- Directions -
The answer must consist of every line from the data that holds the string "logic".
-- Extracted material follows --
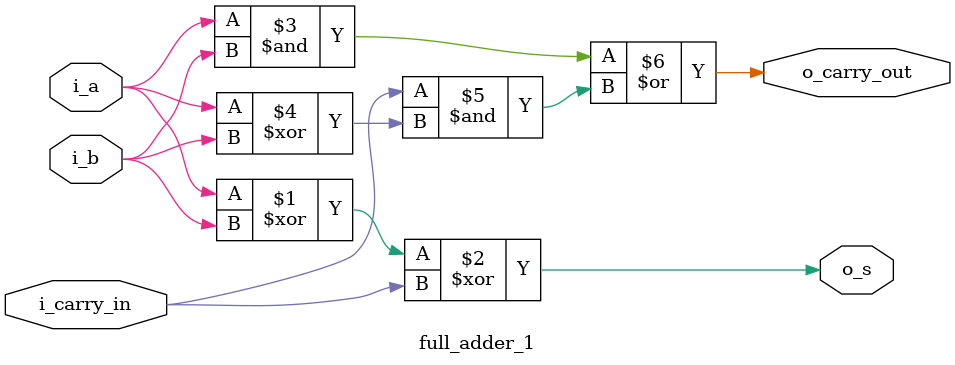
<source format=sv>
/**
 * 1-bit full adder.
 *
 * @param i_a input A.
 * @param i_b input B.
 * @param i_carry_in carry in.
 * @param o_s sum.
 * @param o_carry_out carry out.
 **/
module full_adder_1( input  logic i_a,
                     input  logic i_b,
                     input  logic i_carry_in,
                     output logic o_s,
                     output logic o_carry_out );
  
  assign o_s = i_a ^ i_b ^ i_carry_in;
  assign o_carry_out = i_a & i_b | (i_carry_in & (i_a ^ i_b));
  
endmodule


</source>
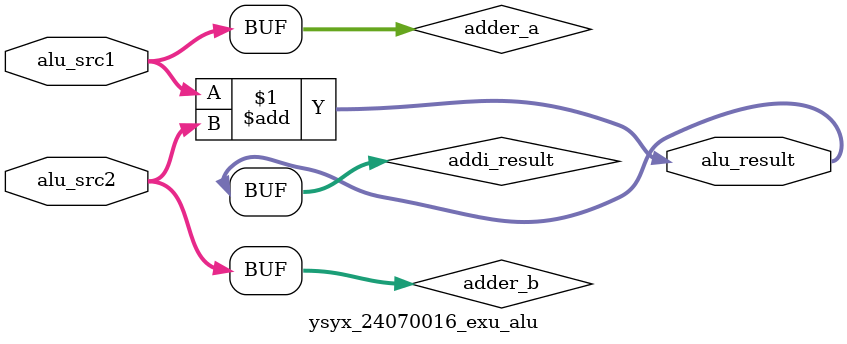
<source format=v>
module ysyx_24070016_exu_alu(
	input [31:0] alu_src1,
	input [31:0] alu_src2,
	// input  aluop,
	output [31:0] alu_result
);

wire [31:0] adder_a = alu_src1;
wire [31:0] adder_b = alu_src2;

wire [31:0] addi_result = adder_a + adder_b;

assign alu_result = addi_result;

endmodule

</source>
-- Extracted material concluded --
-- Extracted material follows --
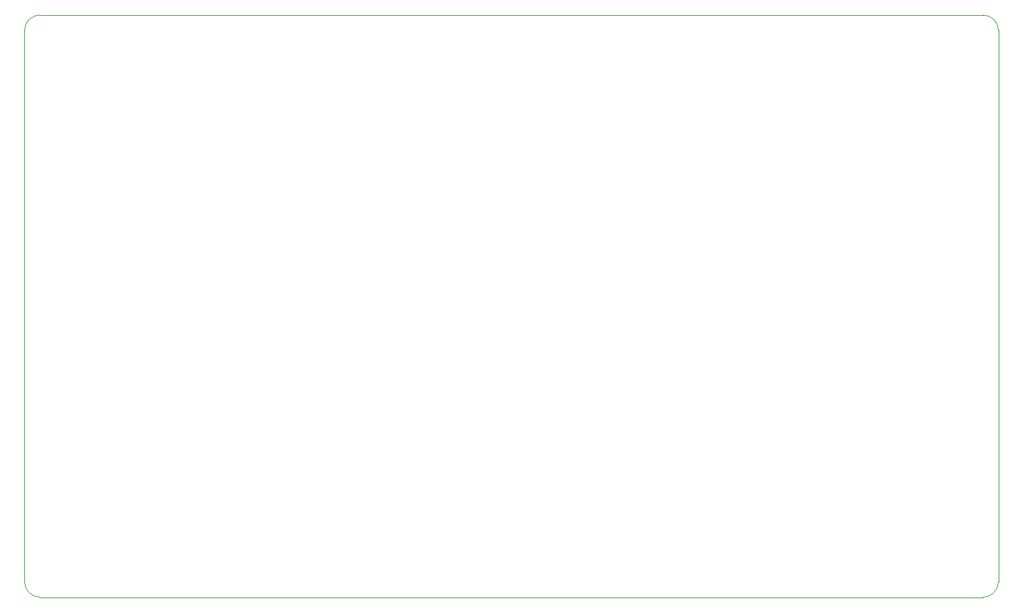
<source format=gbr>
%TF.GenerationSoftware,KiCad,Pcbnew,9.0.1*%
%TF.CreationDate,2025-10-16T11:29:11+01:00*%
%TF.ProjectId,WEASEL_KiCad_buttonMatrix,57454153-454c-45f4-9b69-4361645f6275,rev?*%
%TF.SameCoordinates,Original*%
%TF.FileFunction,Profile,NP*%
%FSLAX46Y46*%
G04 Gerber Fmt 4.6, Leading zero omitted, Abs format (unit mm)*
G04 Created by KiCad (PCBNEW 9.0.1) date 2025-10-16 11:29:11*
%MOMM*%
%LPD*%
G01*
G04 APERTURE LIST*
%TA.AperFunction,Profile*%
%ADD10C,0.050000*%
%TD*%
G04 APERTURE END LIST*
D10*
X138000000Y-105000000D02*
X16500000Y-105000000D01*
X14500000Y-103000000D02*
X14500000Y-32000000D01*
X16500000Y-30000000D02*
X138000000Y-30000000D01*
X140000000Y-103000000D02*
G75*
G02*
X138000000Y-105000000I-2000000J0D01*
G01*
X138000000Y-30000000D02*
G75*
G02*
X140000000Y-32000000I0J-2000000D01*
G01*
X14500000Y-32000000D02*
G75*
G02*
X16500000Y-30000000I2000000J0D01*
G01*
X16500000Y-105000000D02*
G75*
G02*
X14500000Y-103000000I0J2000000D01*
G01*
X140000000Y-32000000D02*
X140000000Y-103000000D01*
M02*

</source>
-- Extracted material concluded --
-- Extracted material follows --
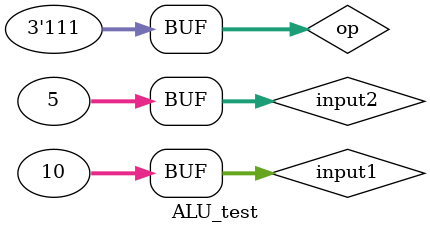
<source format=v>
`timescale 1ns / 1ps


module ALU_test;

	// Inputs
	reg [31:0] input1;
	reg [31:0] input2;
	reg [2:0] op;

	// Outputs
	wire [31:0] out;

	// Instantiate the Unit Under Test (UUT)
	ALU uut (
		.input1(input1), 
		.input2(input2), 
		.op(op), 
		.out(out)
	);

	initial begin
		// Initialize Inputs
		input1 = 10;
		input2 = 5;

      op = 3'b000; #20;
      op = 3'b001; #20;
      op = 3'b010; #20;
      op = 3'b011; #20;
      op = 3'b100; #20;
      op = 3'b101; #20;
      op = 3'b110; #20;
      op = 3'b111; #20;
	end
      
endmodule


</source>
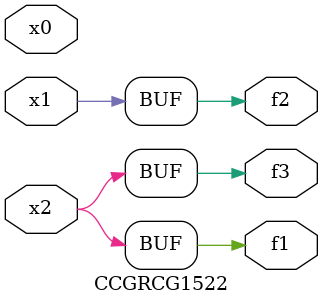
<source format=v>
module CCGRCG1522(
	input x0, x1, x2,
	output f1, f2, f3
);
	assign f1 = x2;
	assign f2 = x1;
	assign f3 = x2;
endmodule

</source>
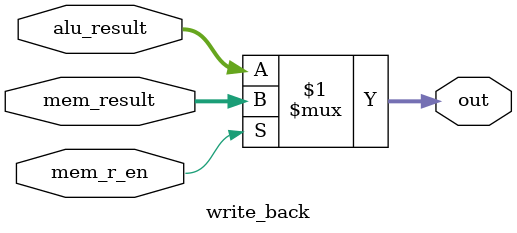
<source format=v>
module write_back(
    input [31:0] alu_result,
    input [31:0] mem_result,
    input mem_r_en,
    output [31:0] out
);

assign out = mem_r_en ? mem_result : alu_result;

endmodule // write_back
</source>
-- Extracted material concluded --
- Exercise result -
module full_adder_1( input  logic i_a,
                     input  logic i_b,
                     input  logic i_carry_in,
                     output logic o_s,
                     output logic o_carry_out );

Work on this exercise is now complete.